EXERCISE DATA:
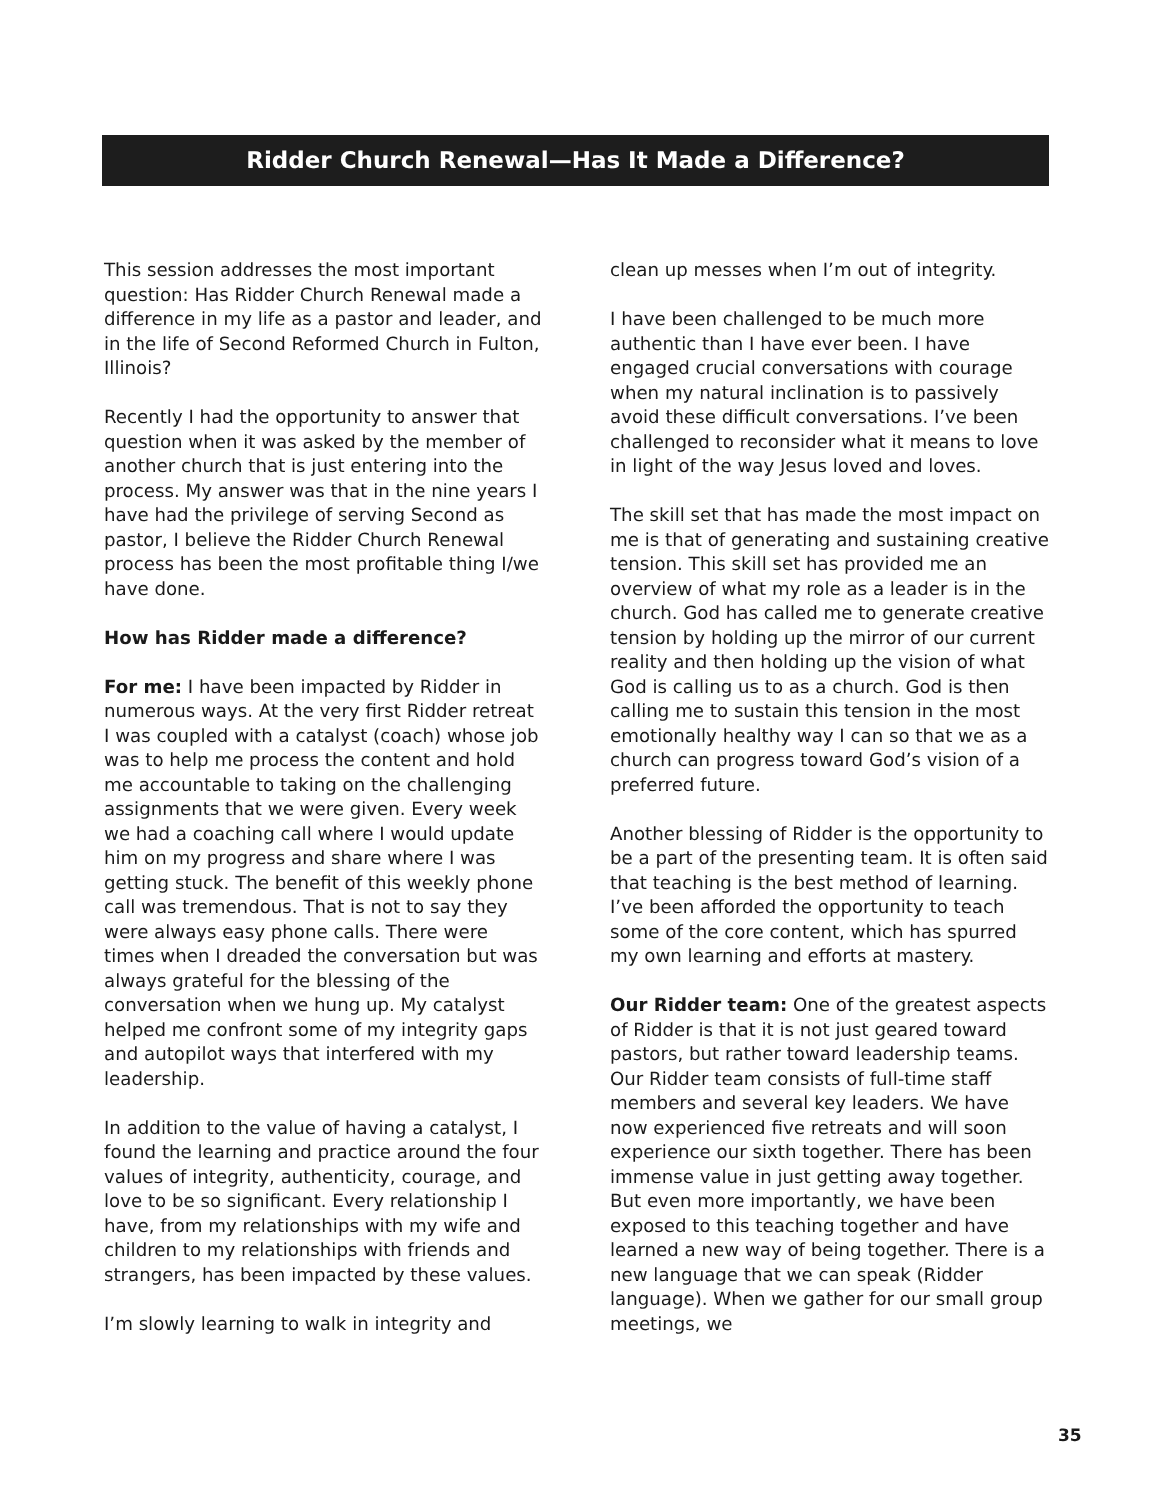Ridder Church Renewal—Has It Made a Difference?
This session addresses the most important question: Has Ridder Church Renewal made a difference in my life as a pastor and leader, and in the life of Second Reformed Church in Fulton, Illinois?
Recently I had the opportunity to answer that question when it was asked by the member of another church that is just entering into the process. My answer was that in the nine years I have had the privilege of serving Second as pastor, I believe the Ridder Church Renewal process has been the most profitable thing I/we have done.
How has Ridder made a difference?
For me: I have been impacted by Ridder in numerous ways. At the very first Ridder retreat I was coupled with a catalyst (coach) whose job was to help me process the content and hold me accountable to taking on the challenging assignments that we were given. Every week we had a coaching call where I would update him on my progress and share where I was getting stuck. The benefit of this weekly phone call was tremendous. That is not to say they were always easy phone calls. There were times when I dreaded the conversation but was always grateful for the blessing of the conversation when we hung up. My catalyst helped me confront some of my integrity gaps and autopilot ways that interfered with my leadership.
In addition to the value of having a catalyst, I found the learning and practice around the four values of integrity, authenticity, courage, and love to be so significant. Every relationship I have, from my relationships with my wife and children to my relationships with friends and strangers, has been impacted by these values.
I’m slowly learning to walk in integrity and
clean up messes when I’m out of integrity.
I have been challenged to be much more authentic than I have ever been. I have engaged crucial conversations with courage when my natural inclination is to passively avoid these difficult conversations. I’ve been challenged to reconsider what it means to love in light of the way Jesus loved and loves.
The skill set that has made the most impact on me is that of generating and sustaining creative tension. This skill set has provided me an overview of what my role as a leader is in the church. God has called me to generate creative tension by holding up the mirror of our current reality and then holding up the vision of what God is calling us to as a church. God is then calling me to sustain this tension in the most emotionally healthy way I can so that we as a church can progress toward God’s vision of a preferred future.
Another blessing of Ridder is the opportunity to be a part of the presenting team. It is often said that teaching is the best method of learning. I’ve been afforded the opportunity to teach some of the core content, which has spurred my own learning and efforts at mastery.
Our Ridder team: One of the greatest aspects of Ridder is that it is not just geared toward pastors, but rather toward leadership teams. Our Ridder team consists of full-time staff members and several key leaders. We have now experienced five retreats and will soon experience our sixth together. There has been immense value in just getting away together. But even more importantly, we have been exposed to this teaching together and have learned a new way of being together. There is a new language that we can speak (Ridder language). When we gather for our small group meetings, we
35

WHAT THE TASK REQUIRES: The expected answer is every line above in which the word "process" appears.

PROBLEM SOLUTION:
Recently I had the opportunity to answer that question when it was asked by the member of another church that is just entering into the process. My answer was that in the nine years I have had the privilege of serving Second as pastor, I believe the Ridder Church Renewal process has been the most profitable thing I/we have done.
For me: I have been impacted by Ridder in numerous ways. At the very first Ridder retreat I was coupled with a catalyst (coach) whose job was to help me process the content and hold me accountable to taking on the challenging assignments that we were given. Every week we had a coaching call where I would update him on my progress and share where I was getting stuck. The benefit of this weekly phone call was tremendous. That is not to say they were always easy phone calls. There were times when I dreaded the conversation but was always grateful for the blessing of the conversation when we hung up. My catalyst helped me confront some of my integrity gaps and autopilot ways that interfered with my leadership.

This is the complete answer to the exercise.